Des élections à l’issue controversée
Les habitants ont fui lorsque des affrontements ont éclaté à Jos Nord, le 28 novembre, à la suite d’élections municipales entre les candidats du Parti de tous les peuples nigérians (ANPP) et du Parti démocratique du peuple (PDP), au pouvoir ; les membres de l’ANPP avaient accusé le PDP d’avoir truqué le scrutin.
À Jos, l’ANPP est dirigé par un musulman et le PDP, par un chrétien ; les allégations de fraude ont déclenché des violences sectaires, selon Adam Higazi, chercheur à l’université d’Oxford.
La fraude électorale est un phénomène courant au Nigeria, et de nombreuses allégations de pratiques frauduleuses ont été portées à la suite d’élections locales et fédérales, en 2007, selon M. Higazi.
« Quand des élections sont disputées entre confessions religieuses dans une région de Plateau où des tensions politiques se font sentir, les risques de trouble sont plus importants ».
Une équipe de parlementaires est arrivée à Jos le 1er décembre pour former une commission d’enquête afin de faire la lumière sur les massacres.
Un passé violent
Les dernières flambées de violence graves avaient eu lieu à Jos en 2002, et en 2001, les émeutes qui s’étaient déroulées dans la ville avaient fait jusqu’à 1 000 morts. Les élections du 27 novembre étaient les premières depuis les violences de 2001.
Dans l’Etat de Plateau, la politique s’est polarisée sur un axe ethnique et religieux, selon M. Mohammed, le député.
Cette polarisation est en partie due à la façon dont la politique nigériane est structurée, en ce que les droits des habitants sont définis en fonction de leur origine indigène. De nombreux musulmans ne sont pas considérés comme indigènes à Plateau, et se sentent marginalisés par un régime essentiellement chrétien, selon M. Higazi.

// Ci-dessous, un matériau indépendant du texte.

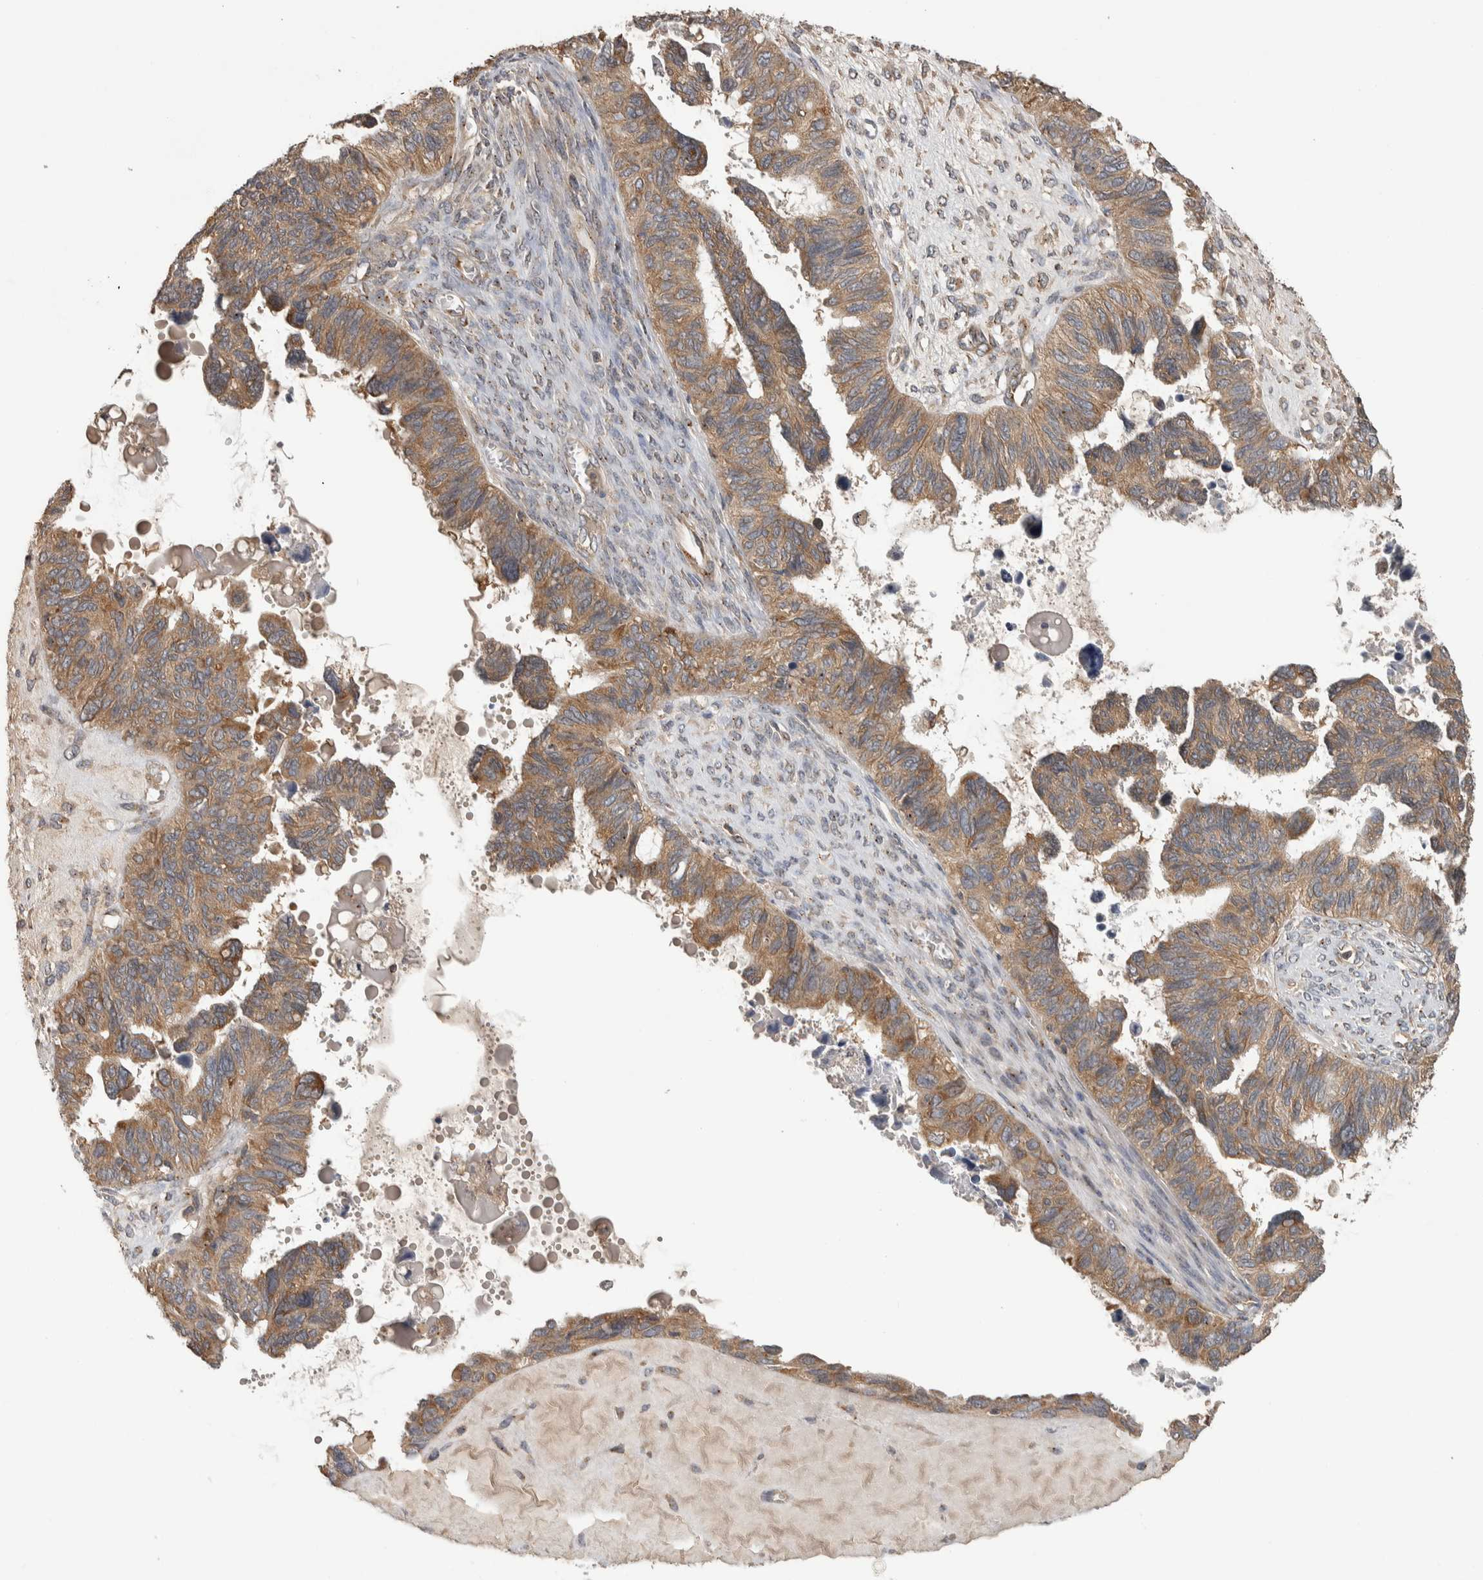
{"staining": {"intensity": "moderate", "quantity": ">75%", "location": "cytoplasmic/membranous"}, "tissue": "ovarian cancer", "cell_type": "Tumor cells", "image_type": "cancer", "snomed": [{"axis": "morphology", "description": "Cystadenocarcinoma, serous, NOS"}, {"axis": "topography", "description": "Ovary"}], "caption": "Ovarian serous cystadenocarcinoma stained with a brown dye shows moderate cytoplasmic/membranous positive expression in approximately >75% of tumor cells.", "gene": "IFRD1", "patient": {"sex": "female", "age": 79}}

Le PDP a remporté 16 des 17 élections locales de Plateau, le 27 novembre, dont toutes ont eu lieu dans un calme relatif, bien que quelques cas d’irrégularités aient été signalés.
Selon bon nombre d’observateurs, au vu des risques de violence, les autorités de l’Etat de Plateau et le gouvernement fédéral auraient dû prendre davantage de mesures de protection pour éviter les troubles post-électoraux.

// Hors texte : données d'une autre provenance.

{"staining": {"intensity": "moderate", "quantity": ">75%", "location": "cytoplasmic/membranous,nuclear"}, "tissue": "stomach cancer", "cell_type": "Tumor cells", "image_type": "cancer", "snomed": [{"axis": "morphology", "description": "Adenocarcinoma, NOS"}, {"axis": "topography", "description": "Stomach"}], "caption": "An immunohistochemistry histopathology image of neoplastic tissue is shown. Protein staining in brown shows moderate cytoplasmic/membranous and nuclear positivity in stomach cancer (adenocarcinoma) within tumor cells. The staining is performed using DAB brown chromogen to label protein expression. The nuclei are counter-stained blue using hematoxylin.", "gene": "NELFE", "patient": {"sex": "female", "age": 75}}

« Ils n’ont pas assuré la sécurité qu’il fallait ; ils n’ont pas bien réfléchi », a estimé un analyste, qui a souhaité conserver l’anonymat.
Selon lui, les autorités auraient dû assurer un suivi électoral plus étroit et déployer davantage de forces de sécurité dans les rues de Jos Nord avant, pendant et après les élections.
D’après M. Mohammed, les autorités de l’Etat auraient également dû fournir davantage d’efforts en vue de favoriser le dialogue entre les musulmans et les chrétiens avant les élections de novembre.
Désormais, pour M. Higazi, la priorité du gouvernement devrait être d’empêcher que les meurtres perpétrés en représailles ne s’étendent à d’autres régions de l’Etat de Plateau.
« Il est arrivé par le passé que des meurtres commis en représailles dans une région provoquent des violences dans d’autres régions de l’Etat ; c’est un danger tout à fait réel, aujourd’hui ».